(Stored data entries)
..............................

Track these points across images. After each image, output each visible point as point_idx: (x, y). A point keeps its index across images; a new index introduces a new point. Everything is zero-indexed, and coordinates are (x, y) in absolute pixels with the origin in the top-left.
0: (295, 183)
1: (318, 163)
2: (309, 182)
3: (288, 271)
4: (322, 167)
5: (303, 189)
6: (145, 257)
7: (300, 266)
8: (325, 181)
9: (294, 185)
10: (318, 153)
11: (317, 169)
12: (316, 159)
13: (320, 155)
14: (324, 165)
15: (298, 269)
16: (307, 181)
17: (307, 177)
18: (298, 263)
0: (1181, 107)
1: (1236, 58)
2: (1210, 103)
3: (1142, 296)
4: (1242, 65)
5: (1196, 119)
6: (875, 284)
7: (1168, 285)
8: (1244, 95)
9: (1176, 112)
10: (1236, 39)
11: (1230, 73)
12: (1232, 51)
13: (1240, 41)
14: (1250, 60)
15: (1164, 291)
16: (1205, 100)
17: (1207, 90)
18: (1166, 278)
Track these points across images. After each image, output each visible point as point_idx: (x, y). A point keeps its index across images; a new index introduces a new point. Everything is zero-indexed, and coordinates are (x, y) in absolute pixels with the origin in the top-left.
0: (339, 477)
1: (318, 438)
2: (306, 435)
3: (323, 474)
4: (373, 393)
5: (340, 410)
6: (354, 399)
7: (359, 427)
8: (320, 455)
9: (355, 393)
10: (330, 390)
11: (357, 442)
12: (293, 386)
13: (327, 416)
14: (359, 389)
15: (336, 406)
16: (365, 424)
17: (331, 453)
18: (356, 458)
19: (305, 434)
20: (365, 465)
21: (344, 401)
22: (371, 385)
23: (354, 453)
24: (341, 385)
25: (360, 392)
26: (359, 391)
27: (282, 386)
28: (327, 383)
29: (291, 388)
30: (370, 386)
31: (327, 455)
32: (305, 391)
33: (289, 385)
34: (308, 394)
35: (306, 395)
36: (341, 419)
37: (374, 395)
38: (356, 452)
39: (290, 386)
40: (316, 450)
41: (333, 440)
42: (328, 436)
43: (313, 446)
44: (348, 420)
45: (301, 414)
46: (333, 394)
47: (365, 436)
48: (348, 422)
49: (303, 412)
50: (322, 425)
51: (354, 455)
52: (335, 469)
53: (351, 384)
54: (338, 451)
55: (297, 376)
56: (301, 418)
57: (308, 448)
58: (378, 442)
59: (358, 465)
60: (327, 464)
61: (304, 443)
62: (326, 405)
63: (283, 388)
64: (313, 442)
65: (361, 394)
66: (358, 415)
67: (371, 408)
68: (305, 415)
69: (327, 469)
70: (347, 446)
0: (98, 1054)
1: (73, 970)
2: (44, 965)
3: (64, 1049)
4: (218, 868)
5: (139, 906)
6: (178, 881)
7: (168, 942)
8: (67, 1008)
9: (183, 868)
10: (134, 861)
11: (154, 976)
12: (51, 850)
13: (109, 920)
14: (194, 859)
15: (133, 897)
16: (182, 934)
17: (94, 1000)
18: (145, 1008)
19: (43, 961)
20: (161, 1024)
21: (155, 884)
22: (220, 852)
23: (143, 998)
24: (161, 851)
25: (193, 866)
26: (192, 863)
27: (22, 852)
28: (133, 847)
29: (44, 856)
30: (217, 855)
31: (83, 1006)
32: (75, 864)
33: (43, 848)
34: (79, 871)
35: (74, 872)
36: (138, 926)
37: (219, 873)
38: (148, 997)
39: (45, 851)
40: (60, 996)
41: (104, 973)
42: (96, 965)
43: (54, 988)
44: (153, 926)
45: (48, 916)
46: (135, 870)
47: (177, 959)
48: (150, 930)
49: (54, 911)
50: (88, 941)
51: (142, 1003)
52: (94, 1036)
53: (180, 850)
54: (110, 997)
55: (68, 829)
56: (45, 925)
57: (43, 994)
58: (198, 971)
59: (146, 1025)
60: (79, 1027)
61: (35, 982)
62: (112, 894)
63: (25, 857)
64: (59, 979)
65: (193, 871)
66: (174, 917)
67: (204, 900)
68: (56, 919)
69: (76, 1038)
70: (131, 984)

..............................

▶ _What to produce_:
Reproduce every item above word for word, with no changes.

▶ _Exercise result_:
Track these points across images. After each image, output each visible point as point_idx: (x, y). A point keeps its index across images; a new index introduces a new point. Everything is zero-indexed, and coordinates are (x, y) in absolute pixels with the origin in the top-left.
0: (295, 183)
1: (318, 163)
2: (309, 182)
3: (288, 271)
4: (322, 167)
5: (303, 189)
6: (145, 257)
7: (300, 266)
8: (325, 181)
9: (294, 185)
10: (318, 153)
11: (317, 169)
12: (316, 159)
13: (320, 155)
14: (324, 165)
15: (298, 269)
16: (307, 181)
17: (307, 177)
18: (298, 263)
0: (1181, 107)
1: (1236, 58)
2: (1210, 103)
3: (1142, 296)
4: (1242, 65)
5: (1196, 119)
6: (875, 284)
7: (1168, 285)
8: (1244, 95)
9: (1176, 112)
10: (1236, 39)
11: (1230, 73)
12: (1232, 51)
13: (1240, 41)
14: (1250, 60)
15: (1164, 291)
16: (1205, 100)
17: (1207, 90)
18: (1166, 278)
Track these points across images. After each image, output each visible point as point_idx: (x, y). A point keeps its index across images; a new index introduces a new point. Everything is zero-indexed, and coordinates are (x, y) in absolute pixels with the origin in the top-left.
0: (339, 477)
1: (318, 438)
2: (306, 435)
3: (323, 474)
4: (373, 393)
5: (340, 410)
6: (354, 399)
7: (359, 427)
8: (320, 455)
9: (355, 393)
10: (330, 390)
11: (357, 442)
12: (293, 386)
13: (327, 416)
14: (359, 389)
15: (336, 406)
16: (365, 424)
17: (331, 453)
18: (356, 458)
19: (305, 434)
20: (365, 465)
21: (344, 401)
22: (371, 385)
23: (354, 453)
24: (341, 385)
25: (360, 392)
26: (359, 391)
27: (282, 386)
28: (327, 383)
29: (291, 388)
30: (370, 386)
31: (327, 455)
32: (305, 391)
33: (289, 385)
34: (308, 394)
35: (306, 395)
36: (341, 419)
37: (374, 395)
38: (356, 452)
39: (290, 386)
40: (316, 450)
41: (333, 440)
42: (328, 436)
43: (313, 446)
44: (348, 420)
45: (301, 414)
46: (333, 394)
47: (365, 436)
48: (348, 422)
49: (303, 412)
50: (322, 425)
51: (354, 455)
52: (335, 469)
53: (351, 384)
54: (338, 451)
55: (297, 376)
56: (301, 418)
57: (308, 448)
58: (378, 442)
59: (358, 465)
60: (327, 464)
61: (304, 443)
62: (326, 405)
63: (283, 388)
64: (313, 442)
65: (361, 394)
66: (358, 415)
67: (371, 408)
68: (305, 415)
69: (327, 469)
70: (347, 446)
0: (98, 1054)
1: (73, 970)
2: (44, 965)
3: (64, 1049)
4: (218, 868)
5: (139, 906)
6: (178, 881)
7: (168, 942)
8: (67, 1008)
9: (183, 868)
10: (134, 861)
11: (154, 976)
12: (51, 850)
13: (109, 920)
14: (194, 859)
15: (133, 897)
16: (182, 934)
17: (94, 1000)
18: (145, 1008)
19: (43, 961)
20: (161, 1024)
21: (155, 884)
22: (220, 852)
23: (143, 998)
24: (161, 851)
25: (193, 866)
26: (192, 863)
27: (22, 852)
28: (133, 847)
29: (44, 856)
30: (217, 855)
31: (83, 1006)
32: (75, 864)
33: (43, 848)
34: (79, 871)
35: (74, 872)
36: (138, 926)
37: (219, 873)
38: (148, 997)
39: (45, 851)
40: (60, 996)
41: (104, 973)
42: (96, 965)
43: (54, 988)
44: (153, 926)
45: (48, 916)
46: (135, 870)
47: (177, 959)
48: (150, 930)
49: (54, 911)
50: (88, 941)
51: (142, 1003)
52: (94, 1036)
53: (180, 850)
54: (110, 997)
55: (68, 829)
56: (45, 925)
57: (43, 994)
58: (198, 971)
59: (146, 1025)
60: (79, 1027)
61: (35, 982)
62: (112, 894)
63: (25, 857)
64: (59, 979)
65: (193, 871)
66: (174, 917)
67: (204, 900)
68: (56, 919)
69: (76, 1038)
70: (131, 984)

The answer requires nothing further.